[Source texts of formatted documents]
========================================
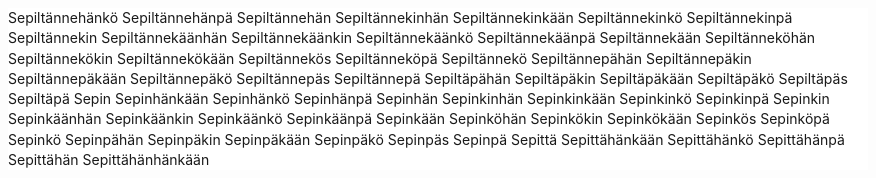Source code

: Sepiltännehänkö
Sepiltännehänpä
Sepiltännehän
Sepiltännekinhän
Sepiltännekinkään
Sepiltännekinkö
Sepiltännekinpä
Sepiltännekin
Sepiltännekäänhän
Sepiltännekäänkin
Sepiltännekäänkö
Sepiltännekäänpä
Sepiltännekään
Sepiltänneköhän
Sepiltännekökin
Sepiltännekökään
Sepiltännekös
Sepiltänneköpä
Sepiltännekö
Sepiltännepähän
Sepiltännepäkin
Sepiltännepäkään
Sepiltännepäkö
Sepiltännepäs
Sepiltännepä
Sepiltäpähän
Sepiltäpäkin
Sepiltäpäkään
Sepiltäpäkö
Sepiltäpäs
Sepiltäpä
Sepin
Sepinhänkään
Sepinhänkö
Sepinhänpä
Sepinhän
Sepinkinhän
Sepinkinkään
Sepinkinkö
Sepinkinpä
Sepinkin
Sepinkäänhän
Sepinkäänkin
Sepinkäänkö
Sepinkäänpä
Sepinkään
Sepinköhän
Sepinkökin
Sepinkökään
Sepinkös
Sepinköpä
Sepinkö
Sepinpähän
Sepinpäkin
Sepinpäkään
Sepinpäkö
Sepinpäs
Sepinpä
Sepittä
Sepittähänkään
Sepittähänkö
Sepittähänpä
Sepittähän
Sepittähänhänkään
========================================
Problem requirements: Please let your answer be exactly the lines from the one holding "Sepiltännekäänpä" through the last line of the entries above, both ends included.

Output below:
Sepiltännekäänpä
Sepiltännekään
Sepiltänneköhän
Sepiltännekökin
Sepiltännekökään
Sepiltännekös
Sepiltänneköpä
Sepiltännekö
Sepiltännepähän
Sepiltännepäkin
Sepiltännepäkään
Sepiltännepäkö
Sepiltännepäs
Sepiltännepä
Sepiltäpähän
Sepiltäpäkin
Sepiltäpäkään
Sepiltäpäkö
Sepiltäpäs
Sepiltäpä
Sepin
Sepinhänkään
Sepinhänkö
Sepinhänpä
Sepinhän
Sepinkinhän
Sepinkinkään
Sepinkinkö
Sepinkinpä
Sepinkin
Sepinkäänhän
Sepinkäänkin
Sepinkäänkö
Sepinkäänpä
Sepinkään
Sepinköhän
Sepinkökin
Sepinkökään
Sepinkös
Sepinköpä
Sepinkö
Sepinpähän
Sepinpäkin
Sepinpäkään
Sepinpäkö
Sepinpäs
Sepinpä
Sepittä
Sepittähänkään
Sepittähänkö
Sepittähänpä
Sepittähän
Sepittähänhänkään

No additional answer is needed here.